L.P.: Mi hai preceduta: ci parli meglio di questo progetto in comune con un’altra stilista che adoro, Mew Denimore?
A.H.: OneSoul è un progetto nato da un’idea mia, un’idea che consiste nel realizzare una collaborazione che porti due stilisti a lavorare insieme per un unico scopo. Ed è qui che entra in gioco Mew Denimore che, entusiasta di questo progetto, vi ha aderito immediatamente, proponendo addirittura di realizzare abiti nei quali ogni stilista potesse perfino lavorare sulle texture l’una dell’altra e viceversa. Ed è da qui che inizia tutto il lavoro, dalla scelta dei temi sui quali realizzare gli outfit, fino ad arrivare alla realizzazione degli stessi ed allo “scambio” delle texture realizzate, per permettere anche all'altro stilista di realizzare il suo outfit sulla stessa base in modo da avere, alla fine, due modelli aventi sì le stesse texture, ma uno stile ed una realizzazione in prims totalmente diversa. Insomma, un progetto divertente, stimolante, artistico, professionale che porta due stiliste a confrontarsi, unirsi, consigliarsi fino a realizzare un’intera collezione di abiti unici ed originali. Tutto questo è OneSoul, il cui motto è: “Dall’unione di due menti, che dà origine al magico intreccio di due personalità, nasce un’unica potente figlia… la Collaborazione”.

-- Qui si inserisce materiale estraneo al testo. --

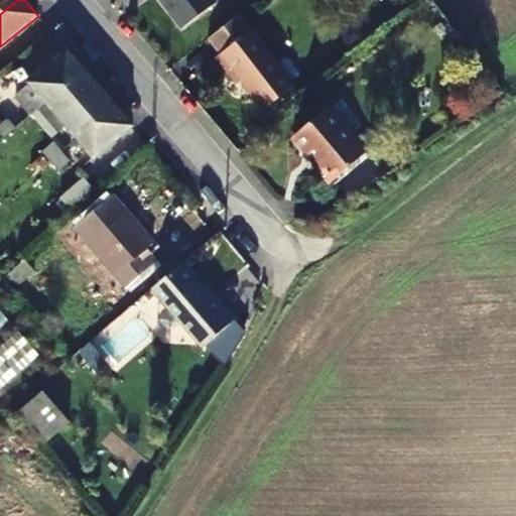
[(0,0),(0,14),(17,0),(0,0)]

L.P.: Che ti riserva il futuro e c’è un augurio per te e per chi ci legge che vuoi fare, tanto per quel che riguarda SL quanto, soprattutto, per RL?
A.H.: Il futuro... diciamo che il Maseno Project ha anticipato quello che ho in progetto da parecchio. Un lavoro che unisca le forze delle stiliste, con il loro estro, la loro amicizia, la loro professionalità a favore di Mabawa. Ma quando avrò il tempo per organizzare tutto questo? Aiutooooo... cercasi organizzatore/organizzatrice! Quanto all’augurio, forse è meglio che lo fai tu in questo momento…
L.P.: Il mio unico augurio, per te e per chi ci legge, è che dopo tanti sforzi, ma anche tanta sofferenza, incertezze, delusioni, possa tornare il sereno e per chi come te ha tante belle qualità possano giungere ancora più di adesso quelle soddisfazioni che sono in fondo la molla per andare avanti e affrontare sempre nuove sfide. Perché SL is woman, come dicono gli amici di Mondivirtuali.it/SLnn.it, ma pure in RL le donne non scherzano (malgrado tutto)!